Green, who became a Cerberus managing director and president of Cerberus Operations, in 2010 led the spinout of a team to create Tenex. Three Tenex principals, managing directors Varun Bedi, JP Bretl and Joe Cottone, worked with Green for several years and joined him in the spinout.

Prior to becoming a PE professional, Green was for 12 years an executive with General Electric. He worked in a range of operational roles, obtaining experience in sectors like aerospace, transportation, telecom, manufacturing and software systems.

The “Tenex Effect”

Green and his colleagues brought this mix of investment and operational backgrounds to Tenex. The firm’s strategy emphasizes a hybrid operator-investor approach to making control equity recap investments in mid-market companies owned by families and management.

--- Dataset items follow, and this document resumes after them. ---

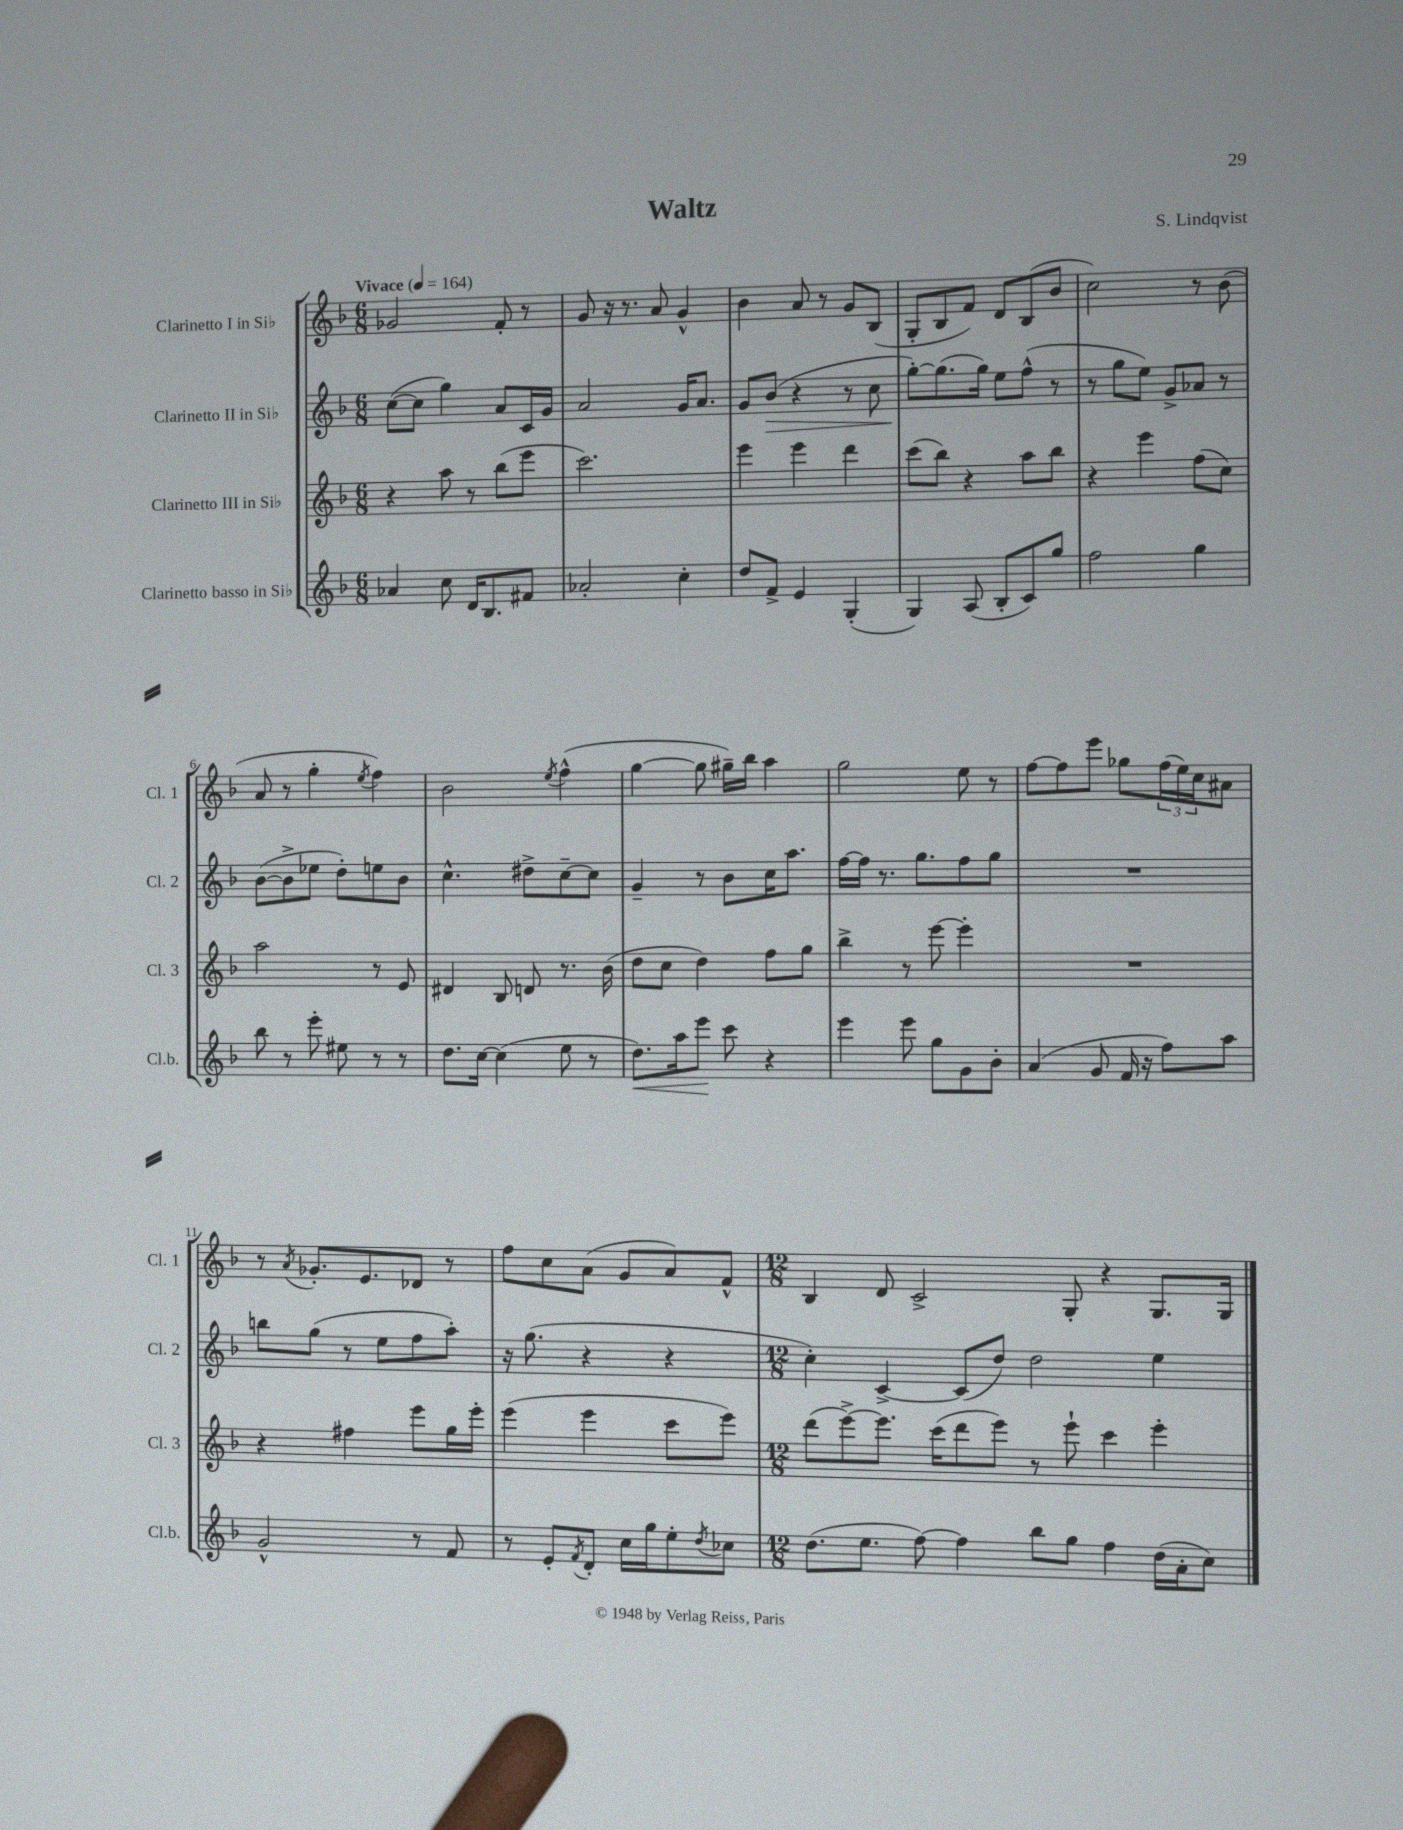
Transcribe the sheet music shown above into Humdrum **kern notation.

**kern	**dynam	**kern	**kern	**dynam	**kern
*part4	*part4	*part3	*part2	*part2	*part1
*staff4	*staff4	*staff3	*staff2	*staff2	*staff1
*I"Clarinetto basso in Si♭	*	*I"Clarinetto III in Si♭	*I"Clarinetto II in Si♭	*	*I"Clarinetto I in Si♭
*I'Cl.b.	*	*I'Cl. 3	*I'Cl. 2	*	*I'Cl. 1
*clefG2	*	*clefG2	*clefG2	*	*clefG2
*k[b-]	*	*k[b-]	*k[b-]	*	*k[b-]
*M6/8	*	*M6/8	*M6/8	*	*M6/8
*MM164	*	*MM164	*MM164	*	*MM164
=1	=1	=1	=1	=1	=1
!	!	!	!	!	!LO:TX:a:B:t=Vivace
4a-X/	.	4r	([8cc\L	.	2g-X/
.	.	.	8cc\J]	.	.
8cc\	.	8aa\	4gg\)	.	.
16d/KL	.	8r	.	.	.
8.B-/	.	.	.	.	.
.	.	(8bb-\L	8a/L	.	8f'/
8f#X/J	.	8eee\J	16c/L	.	8r
.	.	.	16g/JJ	.	.
=2	=2	=2	=2	=2	=2
2a-X'/	.	2.ccc\)	2a/	.	8g/
.	.	.	.	.	16r
.	.	.	.	.	8.r
.	.	.	.	.	8a/
4cc'\	.	.	16g/KL	.	4g^^/
.	.	.	8.a/J	.	.
=3	=3	=3	=3	=3	=3
8dd/L	.	4eee\	8g/L	.	4b-\
!	!	!	!	!LO:HP:b	!
8f^/J	.	.	(8b-/J	>	.
4e/	.	4eee\	4r	.	8a/
.	.	.	.	.	8r
(4G'/	.	4ddd\	8r	.	8g/L
.	.	.	8cc\	.	(8B-/J
=4	=4	=4	=4	=4	=4
4G/)	.	(8ccc\L	[8gg'\L)	.	8G'/L
.	.	8bb-\J)	(8.gg\]	]	8B-/
(8A/	.	4r	.	.	8f/J)
.	.	.	16gg\Jk)	.	.
8B-'/L	.	.	8ee\L	.	8d/L
8c/)	.	8aa\L	(8ff^^\J	.	(8B-/
8gg/J	.	8bb-\J	8r	.	8b-/J
=5	=5	=5	=5	=5	=5
2ff\	.	4r	8r	.	2cc\)
.	.	.	8gg\L	.	.
.	.	4eee\	8ee\J)	.	.
.	.	.	8g^/L	.	.
4gg\	.	(8ff\L	8a-X/J	.	8r
.	.	8cc\J)	8r	.	(8b-\
!!LO:LB:g=z
=6	=6	=6	=6	=6	=6
8bb-\	.	2aa\	([8b-\L	.	8a/
8r	.	.	8b-^\]	.	8r
8eee'\	.	.	8ee-X\J	.	4gg'\
8ee#X\	.	.	8dd'\L)	.	.
.	.	.	.	.	8qee/
8r	.	8r	8een\	.	4ff\)
8r	.	8e/	8b-\J	.	.
=7	=7	=7	=7	=7	=7
8.dd\L	.	4d#X/	4.cc^^\	.	2b-\
[16cc\Jk	.	.	.	.	.
(4cc\]	.	8B-/	.	.	.
.	.	8dn/	8dd#X^\L	.	.
.	.	.	.	.	8qee/
8ee\	.	8.r	[8cc~\	.	(4ff^^\
8r	.	.	8cc\J]	.	.
.	.	(16b-\	.	.	.
=8	=8	=8	=8	=8	=8
!	!LO:HP:b	!	!	!	!
8.dd\L)	<	8dd\L	4g~/	.	[4gg\
.	.	8cc\J	.	.	.
16aa\k	.	.	.	.	.
8eee\J	.	4dd\)	8r	.	8gg\]
8ccc\	[	.	8b-\L	.	16gg#X~\LL)
.	.	.	.	.	16bb-\JJ
4r	.	8ff\L	16cc\K	.	4aa\
.	.	.	8.aa\J	.	.
.	.	8gg\J	.	.	.
=9	=9	=9	=9	=9	=9
4eee\	.	4bb-^\	[16ff\LL	.	2gg\
.	.	.	16ff\JJ]	.	.
.	.	.	8.r	.	.
8eee\	.	8r	.	.	.
.	.	.	8.gg\L	.	.
8gg\L	.	[8eee\	.	.	.
8g\	.	4eee'\]	8ff\	.	8ee\
8b-'\J	.	.	8gg\J	.	8r
=10	=10	=10	=10	=10	=10
(4a/	.	2.r	2.r	.	[8ff\L
.	.	.	.	.	8ff\]
8g/	.	.	.	.	8eee\J
16f/	.	.	.	.	8gg-X\L
16r	.	.	.	.	.
8ff\L)	.	.	.	.	(24ff\L
.	.	.	.	.	24ee\)
.	.	.	.	.	24cc\J
8aa\J	.	.	.	.	8a#X\J
!!LO:LB:g=z
=11	=11	=11	=11	=11	=11
2g^^/	.	4r	8bbn\L	.	8r
.	.	.	.	.	8qa/
.	.	.	(8gg\J	.	8.g-X'/L
.	.	4ff#X\	8r	.	.
.	.	.	.	.	8.e/
.	.	.	8ee\L	.	.
8r	.	8eee\L	8ff\	.	8d-X/J
8f/	.	16gg\L	8aa'\J)	.	8r
.	.	16eee'\JJ	.	.	.
=12	=12	=12	=12	=12	=12
8r	.	(4eee\	16r	.	8ff\L
.	.	.	(8.gg\	.	.
8e'/L	.	.	.	.	8cc\
8qf/	.	.	.	.	.
8d'/J	.	4eee\	4r	.	(8a\J
16cc\LL	.	.	.	.	8g/L
16gg\J	.	.	.	.	.
8ee'\	.	8ccc\L	4r	.	8a/)
8qdd/	.	.	.	.	.
8cc-X\J	.	8eee\J)	.	.	8f^^/J
=13	=13	=13	=13	=13	=13
*M12/8	*	*M12/8	*M12/8	*	*M12/8
(8.dd\L	.	(8ddd\L	4cc'\)	.	4B-/
.	.	[8eee^\)	.	.	.
8.ee\J	.	.	.	.	.
.	.	8.eee\J]	[4c^/	.	8d/
[8ff\)	.	.	.	.	2c^/
.	.	(16ccc\KL	.	.	.
4ff\]	.	8ddd\	(8c/L]	.	.
.	.	8eee\J)	8dd/J)	.	.
8bb-\L	.	8r	2dd\	.	.
8gg\J	.	8eee`\	.	.	8G'/
4ff\	.	4ccc\	.	.	4r
(16dd\LL	.	4eee'\	4ee\	.	8.G/L
16a'\J	.	.	.	.	.
8cc\J)	.	.	.	.	.
.	.	.	.	.	16G/Jk
==	==	==	==	==	==
*-	*-	*-	*-	*-	*-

Opportunities are usually sourced among North American businesses with EBITDA of $5 million to $35 million, many of them commercially viable but underperforming relative to peers. Tenex invests in a variety of sectors, such as industrials, business services, healthcare, building products and auto aftermarket.

Tenex writes checks of $40 million to $100 million per platform company. Post-acquisition, it takes steps to reverse downward performance or improve on stability or growth through changes in operational efficiency, an initiative the firm calls the “Tenex Effect.”

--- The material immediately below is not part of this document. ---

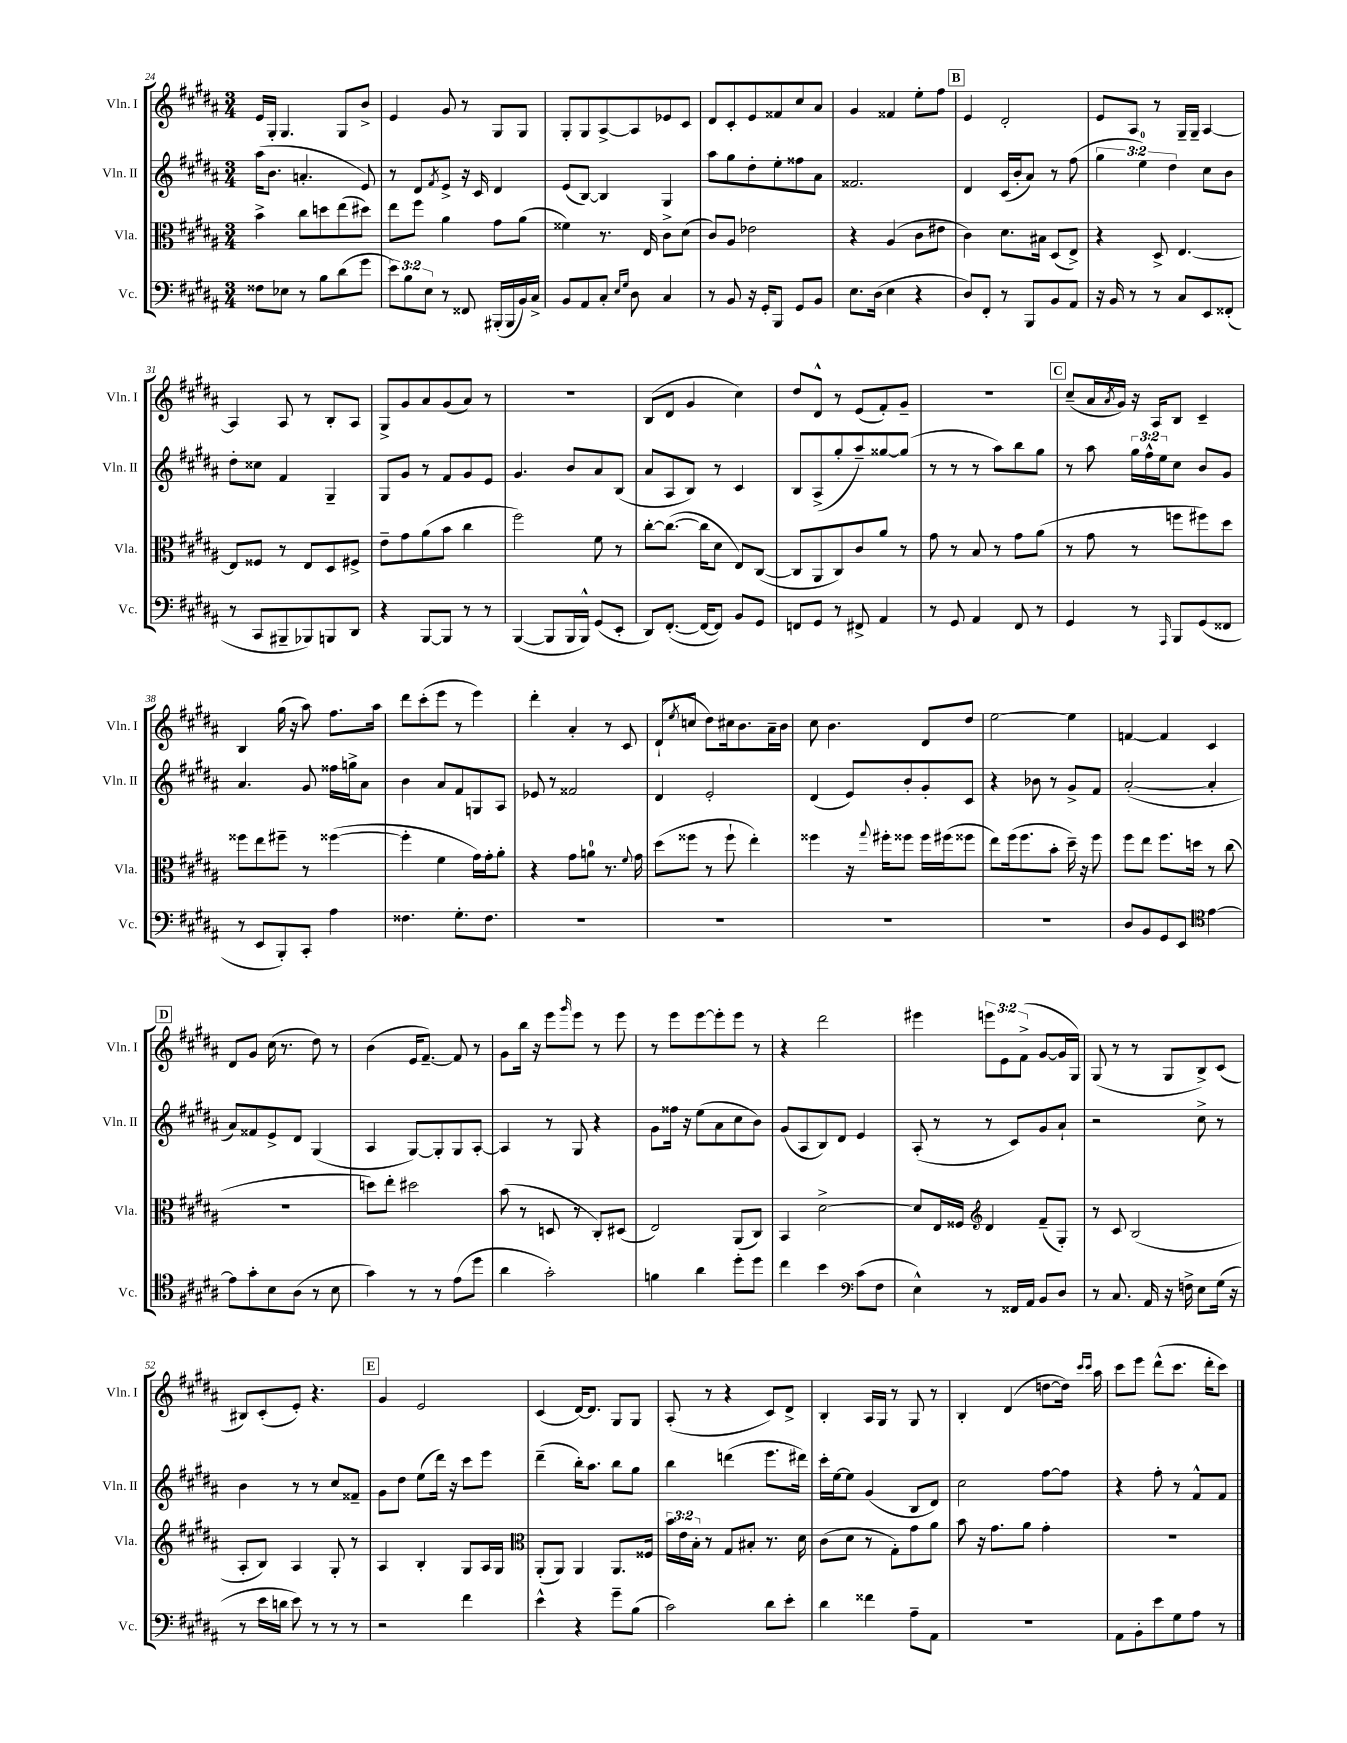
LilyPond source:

Tenex has been active throughout this year, so far announcing two platform investments and two liquidity events. In May it backed JTM Foods, a manufacturer of handheld snack pies, and a month later invested in Belay Solutions, a virtual staffing business.

On the exit side, Tenex early in 2021 sold Custom Molded Products, a maker of pool and spa components, to Fluidra. In August it sold Wolf Home Products, a supplier of building products, to Clearlake Capital Group’s PrimeSource Brands. CMP was acquired in 2016, while Wolf was acquired in 2019.

Other senior members of Tenex’s team are managing directors Ron Lejman, Perrin Monroe and Gabriel Wood.

Tenex Capital Partners II was generating a 1.62x net multiple and a 21 percent net IRR as of March, according to a report by Employees’ Retirement System of Rhode Island.

Tenex declined to provide a comment on this story.